§ **TEXT BLOCK**

# # # # #

Tsarnaev's family on Friday was making arrangements for his funeral as investigators searched the woods near a college attended by 19-year-old Dzhokhar Tsarnaev, who was captured less than a day after his brother's death.

Israel launches airstrike at Syria weapons site

WASHINGTON -Israel launched an airstrike into Syria, apparently targeting a suspected weapons site, U.S. officials said Friday night.

The strike occurred overnight Thursday into Friday, the officials told The Associated Press. It did not appear that a chemical weapons site was targeted, they said, and one official said the strike appeared to have hit a warehouse.

The U.S. officials spoke on condition of anonymity because they were not authorized to discuss the matter publicly.

Israel has targeted weapons in the past that it believes are being delivered to the Lebanon-based militant group Hezbollah. Earlier this week, Hezbollah leader Sheikh Hassan Nasrallah said his group would assist Syrian President Bashar Assad if needed in the effort to put down a 2-year-old uprising.

Israeli Embassy spokesman Aaron Sagui would not comment Friday night specifically on the report of an Israeli strike into Syria.

Obama: We won't send ground troops to Syria

SAN JOSE, Costa Rica - President Barack Obama said Friday he doesn't foresee any circumstance requiring the U.S. to send ground troops into Syria, even as Washington pursues more evidence about the regime's purported use of chemical weapons.

"I do not foresee a scenario in which boots on the ground in Syria, American boots on the ground, would not only be good for America but also would be good for Syria," Obama said at a news conference.

The president's declaration was in line with the apparent prevailing sentiment in Washington. Even one of Obama's chief antagonists on Syria, Sen. John McCain, R- Ariz., has said he does not advocate sending ground troops, arguing that would be "the worst thing the United States could do right now."

# # # # #

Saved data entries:
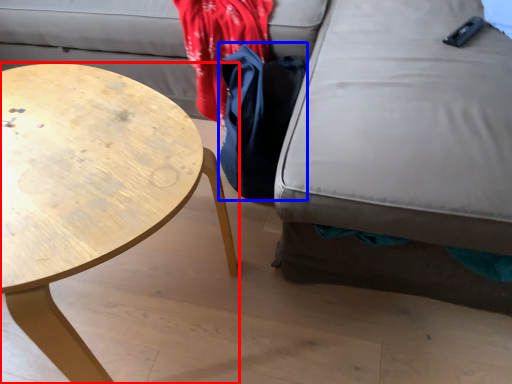
Question: Which of the following is the farthest to the observer, coffee table (highlighted by a red box) or cloak (highlighted by a blue box)?

Choices:
 (A) coffee table
 (B) cloak

Answer: (B)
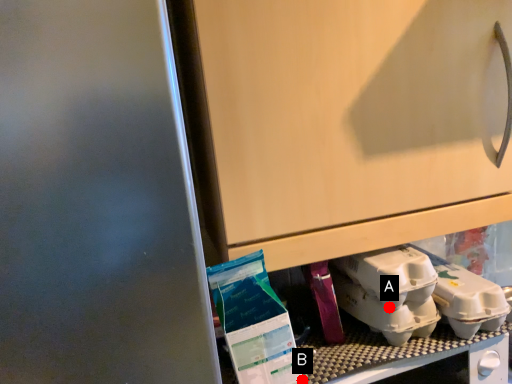
Question: Two points are circled on the image, labeled by A and B beside each circle. Which point appears closest to the camera in this image?

Choices:
 (A) A is closer
 (B) B is closer

Answer: (B)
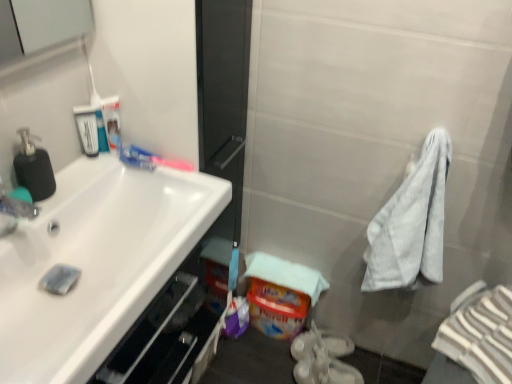
Where is `vacant space to the right of white plastic mouthwash at upper left, acting as the 1th mouthwash starting from the left`? This screenshot has width=512, height=384. vacant space to the right of white plastic mouthwash at upper left, acting as the 1th mouthwash starting from the left is located at coordinates (132, 165).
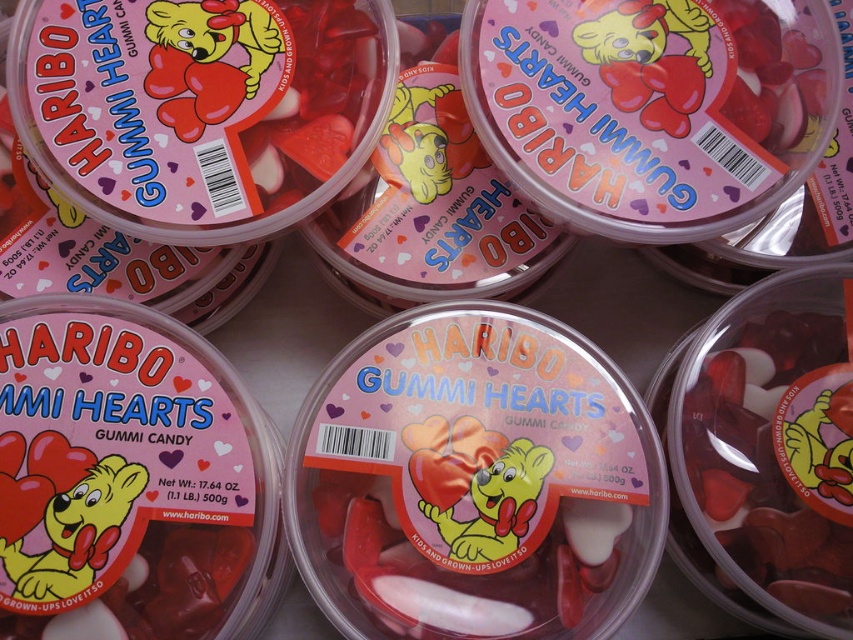
This screenshot has width=853, height=640. What do you see at coordinates (474, 481) in the screenshot?
I see `matte plastic gummi hearts at center` at bounding box center [474, 481].

Consider the image. Who is more forward, [364,458] or [537,124]?

Point [364,458]

The width and height of the screenshot is (853, 640). What are the coordinates of `matte plastic gummi hearts at center` in the screenshot? It's located at (474, 481).

Can you confirm if matte plastic gummi hearts at center is positioned to the right of translucent plastic container at center?

No, matte plastic gummi hearts at center is not to the right of translucent plastic container at center.

Locate an element on the screen. The width and height of the screenshot is (853, 640). matte plastic gummi hearts at center is located at coordinates (474, 481).

Is matte plastic container at upper center wider than translucent plastic container at center?

Yes.

Does matte plastic container at upper center appear over translucent plastic container at center?

Correct, matte plastic container at upper center is located above translucent plastic container at center.

Is point (555, 141) in front of point (805, 616)?

No.

Locate an element on the screen. matte plastic container at upper center is located at coordinates (653, 108).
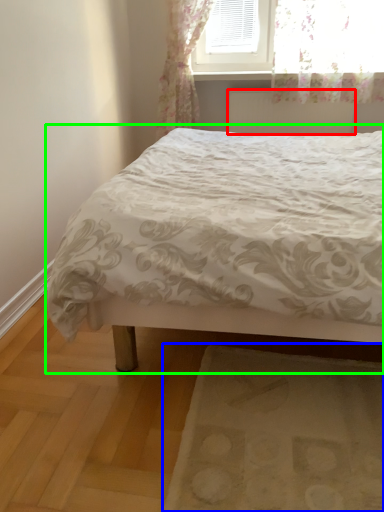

# # # # #

§ **REQUIRED ACTIONS**
1 – In the news roundup, what did Sen. John McCain call sending ground troops to Syria?
2 – Write the next part of the news roundup, picking up after its final sentence.

§ **ANSWERS TO THE EXERCISES**
1 – He called it "the worst thing the United States could do right now."

2 –
Obama also said he had consulted with Mideast leaders who want to see Syrian President Bashar Assad's departure and agree with his assessment that the U.S. shouldn't send ground forces. After long wars in Afghanistan and Iraq, another U.S. intervention in the region could further inflame anti-American sentiment.

Let's move past drugs, Obama tells leaders

SAN JOSE, Costa Rica - President Barack Obama came to Latin America eager to move the region's relationship with the U.S. beyond fighting drugs and organized crime, yet the pervasive problems still trailed him throughout his three-day trip to Mexico and Costa Rica.

In the Costa Rican capital Friday, Obama defended his administration's efforts to stem U.S. demand for drugs that many regional leaders see as a driving factor in their security issues. He said the U.S. and Latin America share "common effects and common responsibilities" for the troubles and argued that his country has suffered from the drug epidemic as well.

"There's a cost obviously in the United States as well," Obama said during a joint news conference with Costa Rican President Laura Chinchilla. "It's not as if we don't have tragic drug problems in the United States."

The president singled out the violence that has raged in his hometown of Chicago, where the murder rate has soared, saying there are young people killed there "every day as part of the drug trade."

Experimental plane reaches hypersonic speed

LOS ANGELES - An experimental, unmanned aircraft developed for the U.S. Air Force went hypersonic during a test off the Southern California coast, traveling at more than 3,000 mph, the Air Force said Friday.

The X-51A WaveRider flew for more than three minutes under power from its exotic scramjet engine and hit a speed of Mach 5.1, or more than five times the speed of sound.

The test on Wednesday marked the fourth and final flight of an X-51A by the Air Force, which has spent $300 million studying scramjet technology that it hopes can be used to deliver strikes around the globe within minutes.

The previous three flights ended in failure or didn't reach the intended speed.

Though the WaveRider was designed to reach Mach 6, or six times the speed of sound, program officials were satisfied with its performance in the latest test.